The specific error message we’re seeing is this:
EXITING because of fatal ERROR: not enough memory for BAM sorting:
SOLUTION: re-run STAR with at least --limitBAMsortRAM 10436112811
Jun 10 17:20:41 ...... FATAL ERROR, exiting
We’re puzzled by why the tool fails for one of us but runs without issue for the other, even when using the same dataset and STAR parameters. Is there a recommended best practice for setting --limitBAMsortRAM or otherwise ensuring more consistent performance across runs?
If everything else is exactly the same (shared workflow?), then differences with particular runs is due to chance on the individual cluster node(s) where the jobs are running. This would be most noticeable for really large jobs that are near the maximum memory capacity at that public Galaxy server’s cluster. What is going on is that a node might have two (or more) different jobs executing, and if both are “maximally large” the node can be overwhelmed. This is hard to avoid for multi-node and even multi-use clusters.
If there is not a workflow involved, then different versions of the tool could add in more variability. And if these runs are happening at different public servers, that also adds in some runtime variability (same tool, but different cluster resources). Then finally, different samples will have different data characteristics that could definitely lead to different runtime behavior.
It sounds like this is happening rarely, which might be expected when batch processing data. This can’t be mitigated for at a public Galaxy server since the clusters are heterogenous and used on demand (across pools of tools and user jobs). But running a Docker Galaxy with some homogeneous cluster type from a cloud provider might have more consistent performance, but even those resources could have some variability, even if you restricted each node to only process one job at a time (each job has dedicated compute). On your own server you would have more control over administrative tool resource use options like --limitBAMsortRAM as well (this is fixed at public servers, or at least those I know about!).

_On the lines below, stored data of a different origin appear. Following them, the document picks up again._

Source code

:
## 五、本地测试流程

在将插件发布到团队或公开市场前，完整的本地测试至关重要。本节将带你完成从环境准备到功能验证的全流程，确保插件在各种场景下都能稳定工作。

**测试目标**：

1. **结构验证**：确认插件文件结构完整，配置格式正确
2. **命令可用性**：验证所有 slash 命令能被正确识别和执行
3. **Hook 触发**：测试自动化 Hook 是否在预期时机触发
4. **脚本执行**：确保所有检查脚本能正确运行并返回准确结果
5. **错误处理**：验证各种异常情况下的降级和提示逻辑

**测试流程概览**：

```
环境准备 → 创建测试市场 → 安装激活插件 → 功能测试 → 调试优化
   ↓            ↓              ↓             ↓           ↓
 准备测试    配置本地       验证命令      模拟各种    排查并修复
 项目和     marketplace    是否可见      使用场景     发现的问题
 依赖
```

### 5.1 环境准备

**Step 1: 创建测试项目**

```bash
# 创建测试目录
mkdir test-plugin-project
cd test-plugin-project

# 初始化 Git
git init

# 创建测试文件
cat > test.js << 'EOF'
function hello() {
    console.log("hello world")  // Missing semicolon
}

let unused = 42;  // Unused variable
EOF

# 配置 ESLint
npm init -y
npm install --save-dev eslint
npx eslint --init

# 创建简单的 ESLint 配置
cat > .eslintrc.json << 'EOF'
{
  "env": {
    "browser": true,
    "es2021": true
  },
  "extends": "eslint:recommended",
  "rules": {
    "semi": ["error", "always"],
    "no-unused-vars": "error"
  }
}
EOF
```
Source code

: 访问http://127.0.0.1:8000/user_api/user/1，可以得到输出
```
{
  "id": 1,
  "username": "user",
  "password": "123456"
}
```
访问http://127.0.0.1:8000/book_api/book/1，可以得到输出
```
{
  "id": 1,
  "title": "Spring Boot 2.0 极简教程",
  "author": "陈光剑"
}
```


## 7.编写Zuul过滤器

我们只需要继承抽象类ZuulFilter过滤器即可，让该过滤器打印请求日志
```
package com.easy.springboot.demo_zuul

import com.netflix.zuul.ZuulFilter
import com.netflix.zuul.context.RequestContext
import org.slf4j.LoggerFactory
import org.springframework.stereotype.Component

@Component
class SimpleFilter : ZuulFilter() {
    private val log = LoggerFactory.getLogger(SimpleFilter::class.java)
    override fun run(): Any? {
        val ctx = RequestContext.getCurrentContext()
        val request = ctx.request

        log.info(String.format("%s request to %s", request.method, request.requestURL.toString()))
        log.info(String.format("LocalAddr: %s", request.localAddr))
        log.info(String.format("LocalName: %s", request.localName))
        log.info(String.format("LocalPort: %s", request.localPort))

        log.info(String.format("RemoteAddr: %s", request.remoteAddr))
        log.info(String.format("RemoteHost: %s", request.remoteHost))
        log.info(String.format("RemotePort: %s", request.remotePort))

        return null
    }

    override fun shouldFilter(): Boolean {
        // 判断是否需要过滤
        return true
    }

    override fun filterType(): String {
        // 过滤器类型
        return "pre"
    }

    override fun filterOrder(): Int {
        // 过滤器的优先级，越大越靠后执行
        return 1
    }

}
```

So: Lot’s of moving parts!
What can help: you aren’t using a workflow yet, those can really help when running performant jobs all in a series and for many samples. If an upstream tool fails, you can restart that single failed job (anywhere in the pipeline), and resume all of the downstream jobs that are dependent on it (find the resume toggle on the rerun tool form). This saves needing to click to restart (and maybe resort) the same data repeatedly. A workflow can include as few as a single tool, but most would have a some data preparations steps, then this tool, then some post. You can find some examples in the Published Workflows section at any server, too, to use exactly or as templates.
Please let us know if that answers your question or if you want to know more about anything I mentioned!